Located in Boone, North Carolina, Thompson arrived on the campus of Appalachian State in 1977 where he lead the Mountaineers in scoring. He was able to find the back of the net on many occasions as he played some of the most exciting soccer in college from his forward position between the 1977-1980 seasons. Thompson Usiyan is the all-time NCAA leader in career scoring with 255 points, season scoring (180), season goals (46) and career goals (109). Thompson had no idea records were being kept at the time but whether he knew it or not, the rest of the soccer community took notice.

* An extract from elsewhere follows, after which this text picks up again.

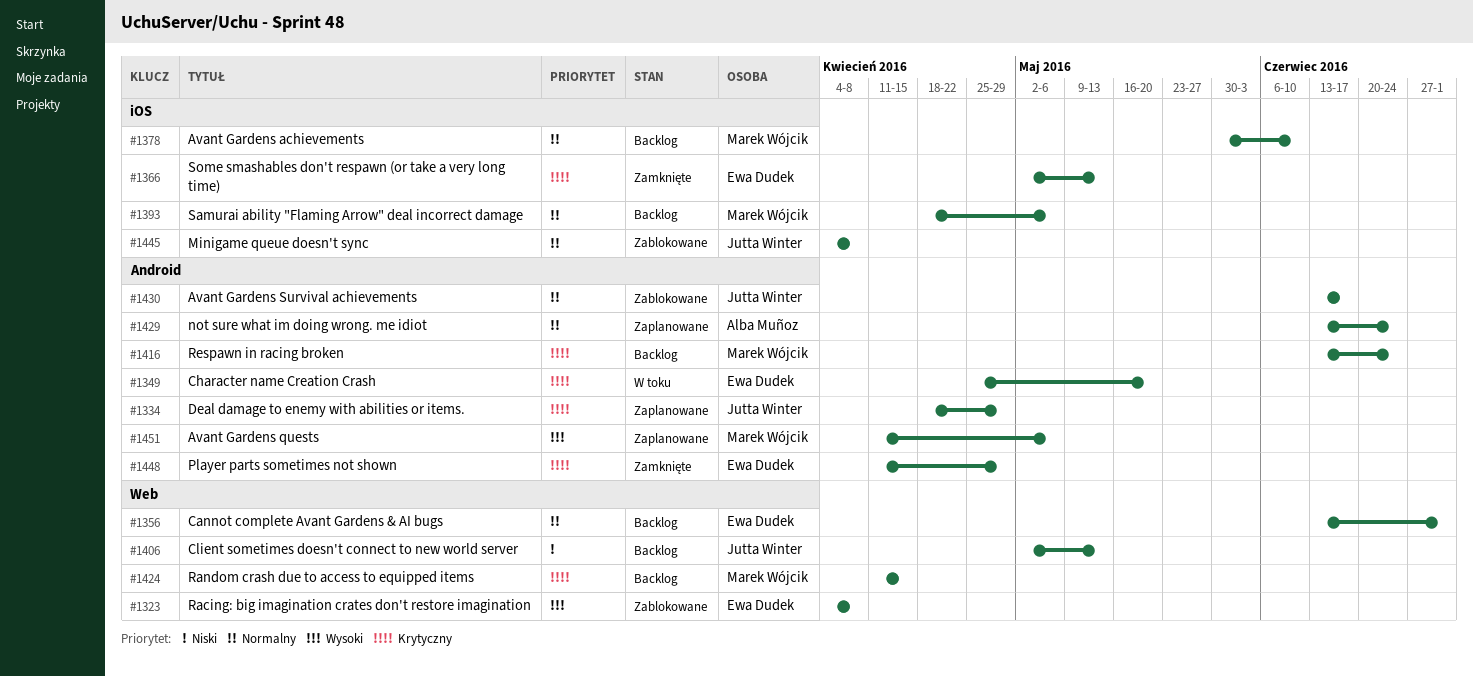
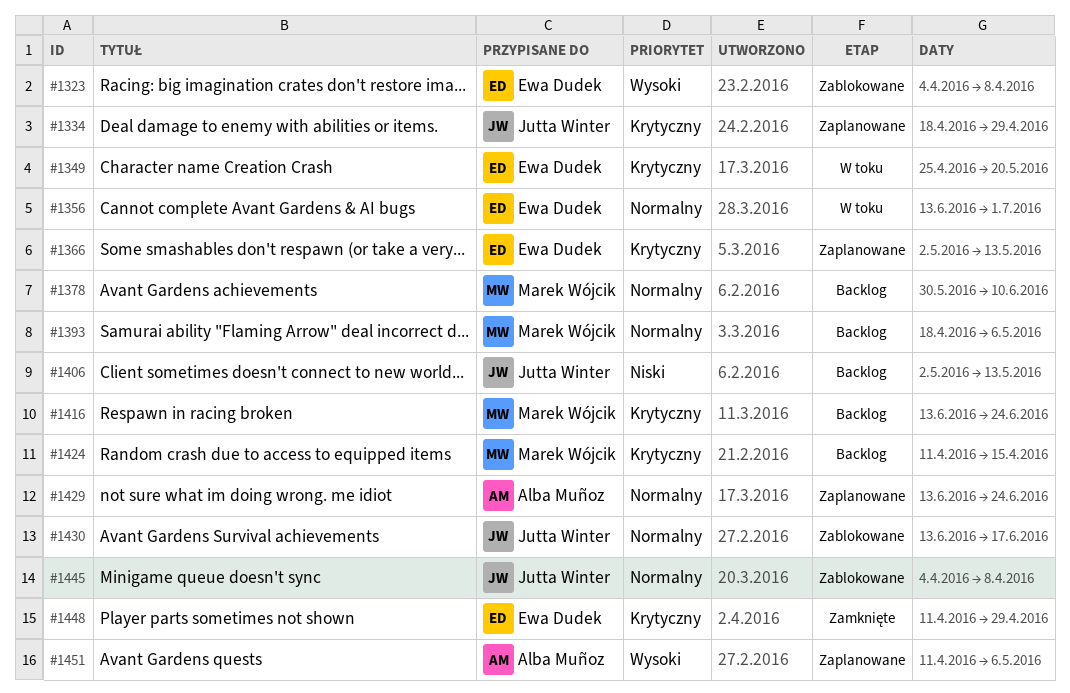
#1356, status: Backlog -> W toku
#1366, status: Zamknięte -> Zaplanowane
#1451, owner: Marek Wójcik -> Alba Muñoz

He is the only man to ever garner Southern Conference “Player of the Year” honors three times (1977, 79 and 80) helped the Mountaineer program earn some kudos in the NCAA ranks during his time there.

In Southern Conference where Appalachian State played, Usiyan helped the Mountaineers to an astounding 20-0-0 mark during his four years of play there. Meanwhile he lead his school to a great record during his time there as Appalachian beat George Washington in the 1978 NCAA Division I playoffs. Usiyan tallied a remarkable seven goals in the match to help lift the Mountaineers to victory.

Following College he went on to star in Usiyan in the North American Soccer League, Major Indoor Soccer League, American Soccer League and Continental Indoor Soccer League. He played with Montreal’s NASL Le manic for 3 years and for the Tulsa Roughnecks outdoors. Usiyan then moved on to play in the Major Indoor Soccer League for the San Diego Sockers. The Nigerian wonder remained in sunny San Diego where he still lives with his family as a humble man.


Mercy Akide-Udoh

Our first women player on this thread is a legend Mercy Akide-Udoh who deserves her own feature but nonetheless a part of the great contribution of Nigerian-Americans to the sport. Former Super Falcons striker, Mercy Akide-Udoh made her debut for the Super Falcons in 1994 and featured for Nigeria at three FIFA Women’s World Cup (1995, 1999, 2003). She was a member of the Super Falcons squad at the Sydney 2000 and Athens 2004 Olympic Games. Akide-Udoh also helped Nigeria’s Super Falcons win three Africa Women’s Cup of Nations titles in 1998, 2000 and 2002. In 2001, she was named the first African Women’s Footballer of the Year and listed in the 1999 and 2004 FIFA World All-Star. Mercy who was a player with lots of experience in the Nigerian women’s league, US College soccer, US W-League, and US WUSA Professional Women’s League is a veteran of 3 FIFA Women’s World Cup tournaments, 2 Olympic Games and 3 African Women Championships. She is one of the hardest working & most dedicated players and currently a coach who had a lot of passion for the game with an excellent credential. We honor Mercy Akide-Udoh on this feature as part of the great Nigerians who added a lot of value to the sport here in the USA and around the world.